У него от радости не помутилось сознание. Нет. Мысли были свежи и четки. В углу он увидел Кувалду, старавшегося не попасть на свет лампы. Бахтин шагнул к нему, рванул на себя, заломил руку, Кувалда охнул от боли. Бахтин вытащил у него из кармана портсигар. — Покурил, хватит. Часы!
Кувалда испуганно, косясь на Литвинова, снял часы.
— А теперь, — Бахтин посмотрел на него, усмехнулся, — ты, дурак, меня должен был в первый день расстрелять, решил погноить меня, сволочь. Ну и жди пулю.
— Александр Петрович, — подошел к ним на минуту растерявшийся Мартынов, — да бросьте вы его, мы с ним разберемся. — А вы кто такой, милостивый государь?
— Я начальник уголовной секции МЧК, мы с вами вместе работать будем.
И тут Бахтин увидел вошь, ползущую по рукаву кителя.
— Батюшки, — Мартынов захохотал, — да вы весь в рысаках. Срочно, Александр Петрович, в санобработку.

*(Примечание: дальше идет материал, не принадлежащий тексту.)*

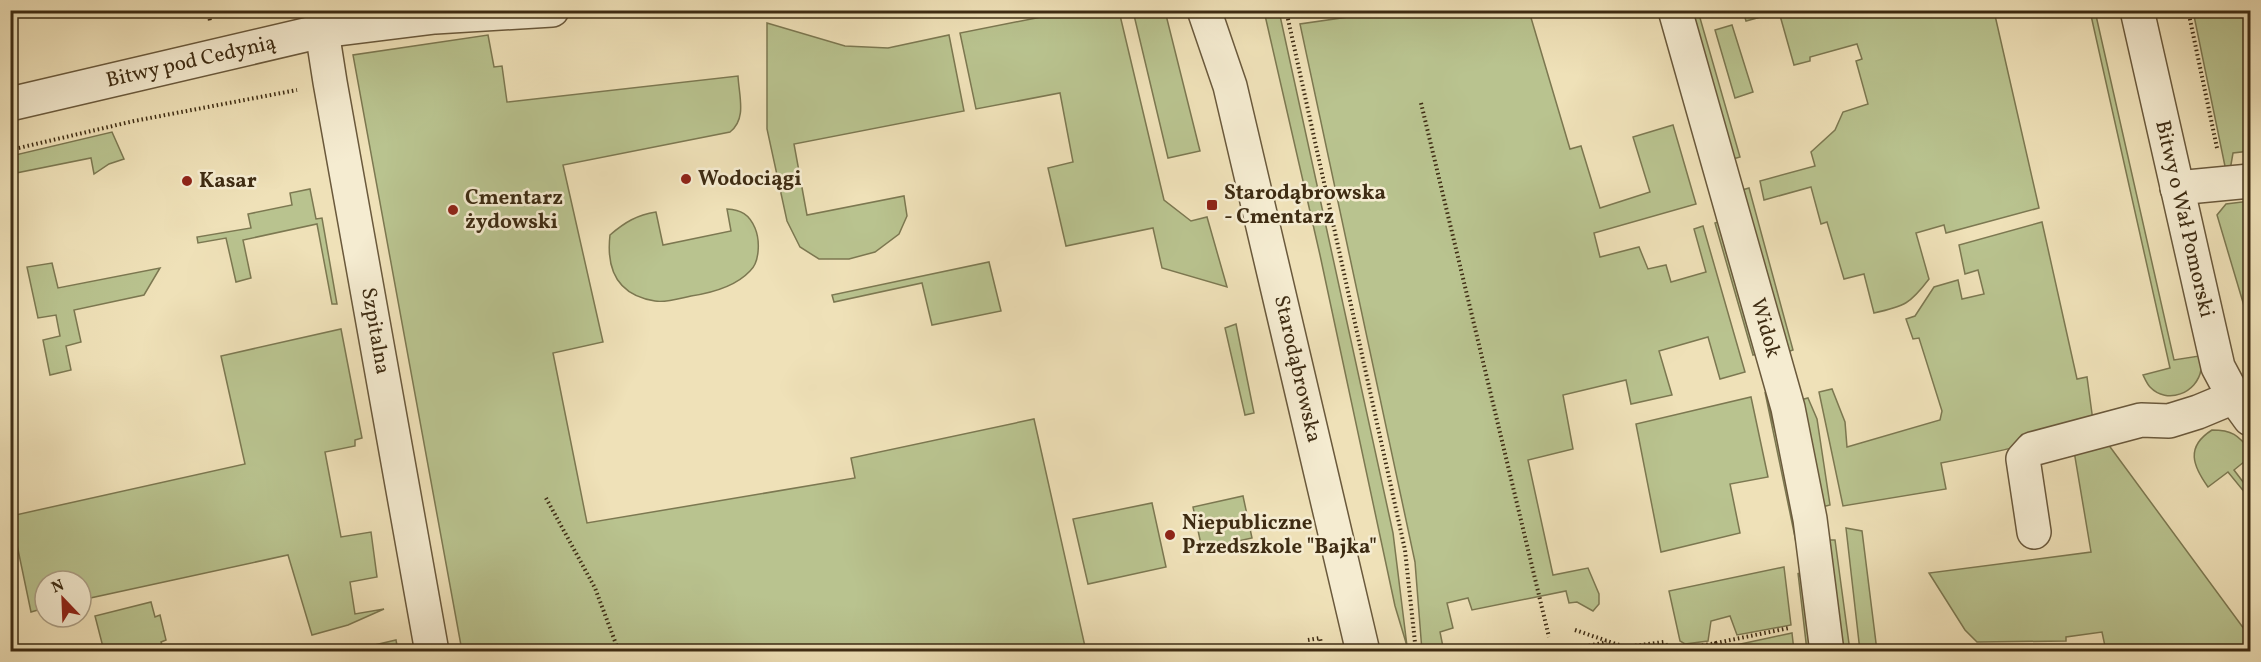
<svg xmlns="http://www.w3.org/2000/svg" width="2261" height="662" font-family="Vollkorn,serif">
<rect width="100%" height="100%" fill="#efe1b8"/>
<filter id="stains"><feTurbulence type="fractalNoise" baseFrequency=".00333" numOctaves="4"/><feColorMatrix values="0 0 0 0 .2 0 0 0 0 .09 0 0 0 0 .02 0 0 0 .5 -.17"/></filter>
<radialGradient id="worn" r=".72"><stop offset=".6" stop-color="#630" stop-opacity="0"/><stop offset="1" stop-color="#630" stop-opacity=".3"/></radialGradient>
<g fill="#b9c38f" stroke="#7c7851" stroke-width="1.5">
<path d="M1077,10L1119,11L1164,200L1191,221L1207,217L1227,287L1162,268L1153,228L1066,246L1048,168L1073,162L1060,93L976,109L960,33Z"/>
<path d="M1397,10L1529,11L1570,149L1581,146L1600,208L1650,192L1633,137L1673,125L1696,204L1594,233L1600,257L1639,247L1648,269L1666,265L1671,282L1706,272L1694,229L1703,226L1745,372L1720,379L1708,337L1659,351L1672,395L1631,404L1626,380L1563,395L1573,449L1528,460L1553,575L1588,568L1599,594V604L1593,611L1577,602L1569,603L1566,591L1472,610L1468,598L1447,603L1453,628L1440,632L1443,647L1422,651L1415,562L1300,24Z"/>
<path d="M1133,11H1165L1200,151L1168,158Z"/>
<path d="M1264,11H1279L1393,533L1407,646L1395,606L1320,255Z"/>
<path d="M1690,11H1698L1740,157L1733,159Z"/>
<path d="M1743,11H1994L2039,208L1946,233L1944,225L1916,233L1929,279C1910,304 1905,306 1874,313L1864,274L1844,279L1827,222L1821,224L1811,187L1764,200L1760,181L1815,166L1811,152L1835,130L1843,112L1868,104L1856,61L1862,59L1857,44L1810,57V61L1794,65L1779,12L1746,21Z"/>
<path d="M2090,11H2095L2174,360L2199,356C2200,360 2202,365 2201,370C2197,393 2167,405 2150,387C2147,384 2145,379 2143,375L2170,368Z"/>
<path d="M2193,11H2250V151L2233,153L2229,176H2227Z"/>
<path d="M767,23L845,46L888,48L949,35L964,111L794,144L807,215L904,196L907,216L899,234L875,252L849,259H819L800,247L787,221L767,129Z"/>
<path d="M1732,25L1753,92L1735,98L1715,30Z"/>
<path d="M488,35L494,67L502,66L507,102L738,76C739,96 747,119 730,132L563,165L603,342L553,353L587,523L855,478L851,458L1034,419L1086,651H462L353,55Z"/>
<path d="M112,132L124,159L109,164L94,174L91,158L11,174V156Z"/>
<path d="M1749,188L1793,350L1787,352L1742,190Z"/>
<path d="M310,189L316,219L322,218L337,304H332L317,224L243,240L251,278L236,282L226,238L198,243L197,237L251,228L248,214L292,205L290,193Z"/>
<path d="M2250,201V326L2217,215L2226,204Z"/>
<path d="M727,209C741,210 749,214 755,228C760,240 760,262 750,271C736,286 711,293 691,296C681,298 666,303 655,301C617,295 606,270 610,235C625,222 637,215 656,212L663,245L731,231Z"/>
<path d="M1719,222L1757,354L1753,355L1715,223Z"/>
<path d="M2042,222L2077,379L2087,377L2093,421C2045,442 1993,453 1941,463L1946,489L1843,506L1819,392L1832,389L1845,422L1847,447L1940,420L1942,411L1919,338L1913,339L1906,319L1915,316L1934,287L1958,280L1962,299L1984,294L1978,270L1965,274L1959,245Z"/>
<path d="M989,262L1001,311L932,325L922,283L834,302L832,295Z"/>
<path d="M52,263L58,288L160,268L144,295L74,310L81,342L66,346L71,370L50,375L43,340L60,336L56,315L38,318L27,267Z"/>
<path d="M1236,324L1254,413L1245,415L1225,328Z"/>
<path d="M341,329L362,438L355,440V446L325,452L341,537L371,532L377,577L350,582L355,614L384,609L348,625L312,635L288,555L81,600V581H45V608L31,612L11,516L245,464L221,356Z"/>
<path d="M1765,392L1785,468L1796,542Z"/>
<path d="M1751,397L1768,477L1730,484L1740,533L1661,552L1636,424Z"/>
<path d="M1808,398L1817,419L1830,505L1822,507L1800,400Z"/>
<path d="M2212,430C2232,430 2238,435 2250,450V457L2234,470L2250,491V499L2228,472L2208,487C2193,466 2185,447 2212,430Z"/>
<path d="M2105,440L2250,637V651H2106L2102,632L2066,637V641L1977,642L1965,630L1929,573L2091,552L2073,445Z"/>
<path d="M1243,496L1252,538L1202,549L1193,507Z"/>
<path d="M1152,503L1166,567L1088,584L1073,519Z"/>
<path d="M1846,528L1862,531L1877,651H1860Z"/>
<path d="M1829,540H1835L1850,651H1843Z"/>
<path d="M1784,567L1791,625L1737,635L1730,616L1711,621L1708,641L1685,644L1680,641L1669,591Z"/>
<path d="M1798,573L1803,581L1812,651H1807Z"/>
<path d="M151,602L155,617L160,615L166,640L161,642L164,651H104L95,616Z"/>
<path d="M1792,633L1794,651H1725L1727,647Z"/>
<path d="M396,640L398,651H349Z"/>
</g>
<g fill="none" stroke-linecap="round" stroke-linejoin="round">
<g stroke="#6a593c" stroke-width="36">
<g id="minor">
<path d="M321,10L322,31L330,82L432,652"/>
<path d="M1204,10L1230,86L1363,652"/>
<path d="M1675,10L1788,408L1810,519L1827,652"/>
<path d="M2137,10L2218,367L2234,397L2250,419"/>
<path d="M10,104L322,31L435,17L552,10"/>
<path d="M2177,188L2250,181"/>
<path d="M2034,532L2023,459L2032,449L2141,420L2169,421L2198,412L2234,397"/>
</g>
</g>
<g stroke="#3e2c13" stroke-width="4" stroke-dasharray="1.5 3" stroke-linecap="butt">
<path d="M208,10L210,21"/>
<path d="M1286,10L1405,550L1416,652"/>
<path d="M2188,10L2217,148"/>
<path d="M1421,103L1549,637"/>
<path d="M10,150L134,121L297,90"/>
<path d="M546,498L595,588L619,652"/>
<path d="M1575,630L1625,647L1664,642L1671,651L1716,643"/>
<path d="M1308,640L1320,638L1321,643"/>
<path d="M1310,650V652"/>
<path d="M1558,652L1607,642"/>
<path d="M1718,652L1716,643L1789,628"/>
</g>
<use href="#minor" stroke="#f5ecd1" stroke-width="33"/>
</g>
<g fill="#8f2418" stroke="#f5ecd1" stroke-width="2">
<circle cx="686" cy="179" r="6"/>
<circle cx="187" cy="181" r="6"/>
<rect x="1206" y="199" width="12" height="12" rx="3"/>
<circle cx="453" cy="210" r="6"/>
<circle cx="1170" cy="535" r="6"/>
</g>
<g text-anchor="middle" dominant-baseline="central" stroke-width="5" stroke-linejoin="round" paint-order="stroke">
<g font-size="21" fill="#3e2c13" stroke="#f5ecd1">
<text transform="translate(191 62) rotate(-13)">Bitwy pod Cedynią</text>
<text transform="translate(2184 219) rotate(77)">Bitwy o Wał Pomorski</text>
<text transform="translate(1765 328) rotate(74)">Widok</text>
<text transform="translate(375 331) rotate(80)">Szpitalna</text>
<text transform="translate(1297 369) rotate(77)">Starodąbrowska</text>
</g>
<g font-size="21" font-weight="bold" fill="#3e2c13" stroke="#f5ecd1" text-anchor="start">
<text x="698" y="179">Wodociągi</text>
<text x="199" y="181">Kasar</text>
<text x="1224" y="193">Starodąbrowska<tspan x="1224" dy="24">- Cmentarz</tspan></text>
<text x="465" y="198">Cmentarz<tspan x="465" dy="24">żydowski</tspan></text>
<text x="1182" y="523">Niepubliczne<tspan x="1182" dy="24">Przedszkole "Bajka"</tspan></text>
</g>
</g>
<rect width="2261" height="662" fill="none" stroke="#efe1b8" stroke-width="36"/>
<rect x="12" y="12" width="2237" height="638" fill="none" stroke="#3e2c13" stroke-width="3"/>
<rect x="18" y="18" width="2225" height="626" fill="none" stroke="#3e2c13" stroke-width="1.5"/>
<g transform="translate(63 599) rotate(337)"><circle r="28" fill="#f5ecd1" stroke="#ac9f85" stroke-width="1.5"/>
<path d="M0-4.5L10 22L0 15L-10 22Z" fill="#8f2418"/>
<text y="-9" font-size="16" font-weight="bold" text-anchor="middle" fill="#3e2c13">N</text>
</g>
<rect width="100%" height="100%" filter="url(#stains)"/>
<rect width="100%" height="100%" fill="url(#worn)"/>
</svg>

Грязноватая душевая показалась Бахтину верхом роскоши. Он скинул китель и бриджи, практически содрал с себя пропотевшее грязное белье. Вошел человек в синем халате.
— Садись, ваше благородие, сейчас под ноль обстригу. Счастлив твой Бог, господин Бахтин, видно, кто-то крепко молится за тебя, — говорил парикмахер под щелканье машинки. На пол падали волосы, и они шевелились, как живые.
— Обовшивел ты, ваше благородие, но ничего, сейчас помоешься, а вещи твои мы прожарим… — Не надо, — сказал Бахтин, — выкинь их, братец.
— Так я их лучше себе возьму. Больно сукно справное. — Бери. — Теперь я вас побрею.
Бахтин встал под душ и испытал ни с чем не сравнимое наслаждение. Мыло, мочалка, горячая вода.
— Давай я тебе спину потру, — парикмахер взял мочалку, — отощал ты, ваше благородие, одни кости да мускулы. Силен же ты.
Вода лилась, пузырилась у ног, мыльная пена уходила в отлив, словно унося с собой горе и муку четырех месяцев заключения. Бежал грязно-пенистый ручеек, исчезал в полу. Горячая вода расслабляла. Но внутри его все еще жило ни с чем не сравнимое ощущение опасности и ожидания смерти.
— Так отдаешь кителек и бриджи? — спросил парикмахер. — Бери. — Погоди.
Он вышел и вернулся с жестким, но чистым солдатским полотенцем. Скинул его с руки и Бахтин увидел стакан, наполненный светлой жидкостью.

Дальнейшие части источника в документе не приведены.